Why BC’s future should be a geothermal one

In BC, the Site C dam debate seems to be begging for forward-thinking action. The future is not in flooding some of the province’s best agricultural, but rather in looking to BC’s enormous renewable energy potential that does not involve outdated mega-dam technology. Given BC Hydro’s apparent insistence on the need for massive base load power generation to meet rising industrial demand from extractive sector operators – mining and natural gas extraction - the government should consider geothermal energy options.
Globally, the US has the largest installed geothermal power capacity, and transferred their knowledge in this area to the Philippines, which is now the world’s second largest geo-thermal energy producer. So, the US shared geothermal technology with the Philippines while leaving us to make oil from sand in Alberta, and inject the earth with a toxic chemical slurry in exchange for natural gas in BC. Perhaps now is the time to start doing things differently?
Most of the US geothermal energy capacity was installed in the 1970s as a result of high oil prices and government incentives at the time for power purchasers to buy renewable energy. In British Columbia, the province’s ample geothermal resources sit idle, while the provincial government seeks instead to develop Site C dam’s environmentally disastrous hydropower potential. Here is a plea to the province to stop ignoring our huge geothermal opportunities, as well as the sophisticated and long-term jobs and skills that the technology entails.

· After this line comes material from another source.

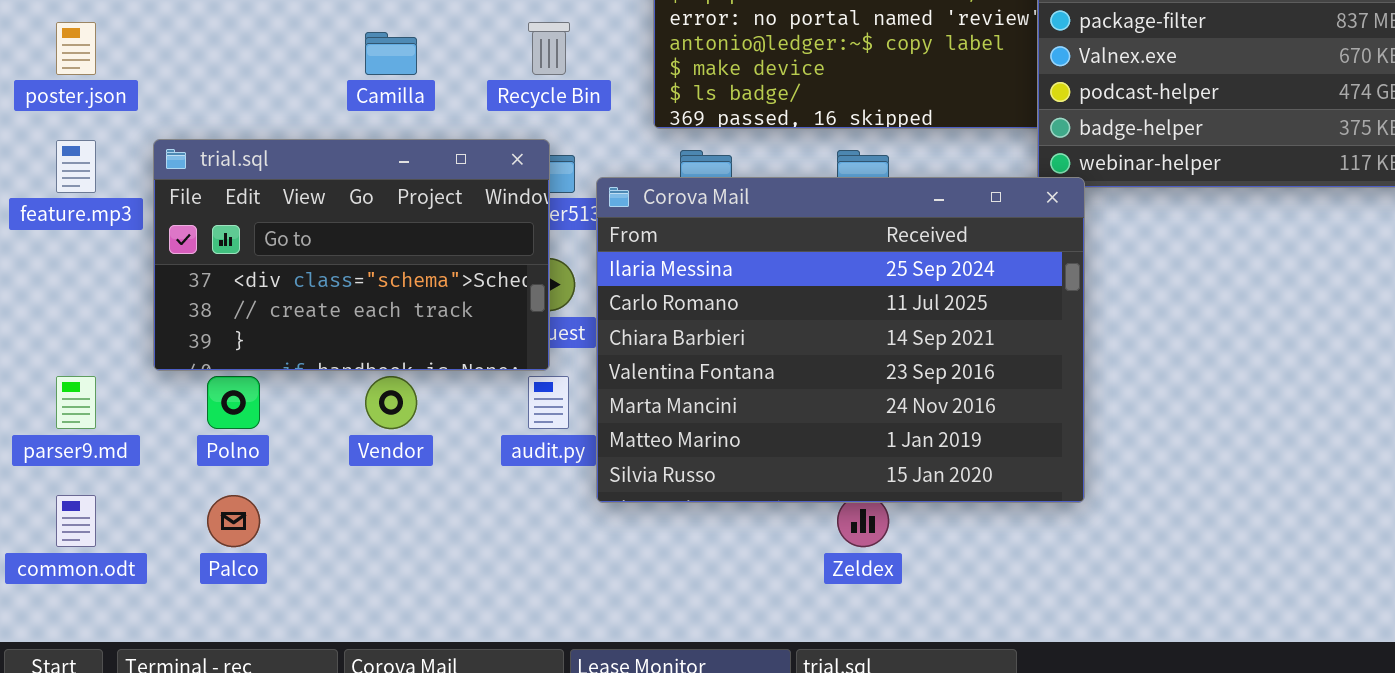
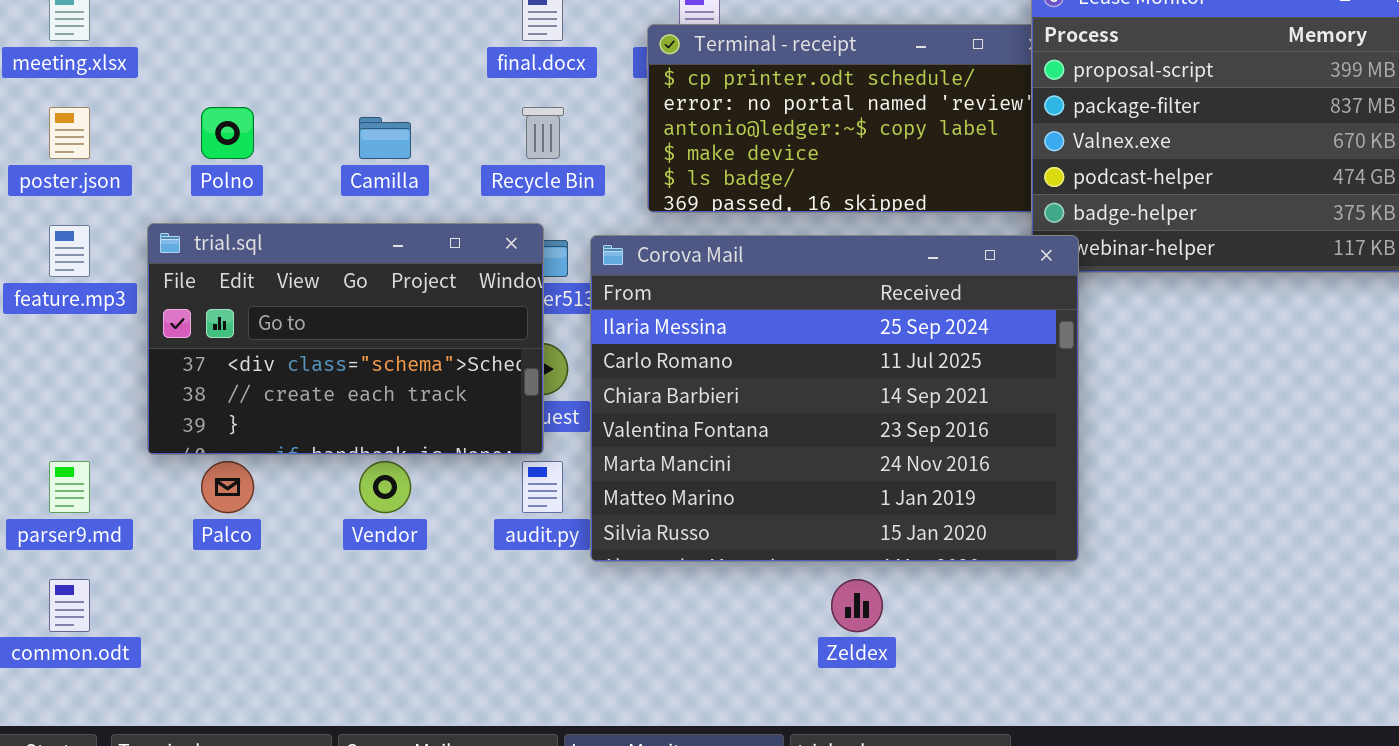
Corova Mail: [596,177,1085,503] -> [590,235,1079,562], moved
Polno: [207,376,260,429] -> [201,107,254,159], moved
Palco: [207,495,260,547] -> [201,461,254,513], moved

Surely, British Columbia can learn easy lessons from our southern neighbours, listen to the Joint Review Panel and international experts on energy policy to develop the province’s geothermal resources? If BC leaders took a trip to Reykjavik in Iceland, they could learn how the city benefits from the largest district heating system in the world, with 30% of Iceland’s energy supplied by geothermal sources.
British Columbia should aspire to similar success with geothermal energy. Further development of this renewable energy resource would help meet the province’s long-term energy and environmental goals, as well as develop a product – technical expertise – that we could be proud of exporting around the world. Until the provincial government embraces the capacity of geothermal resources to meet our energy needs and support a dynamic energy export economy, we will have to wait for the future to arrive rather than being active players in an emerging global energy paradigm.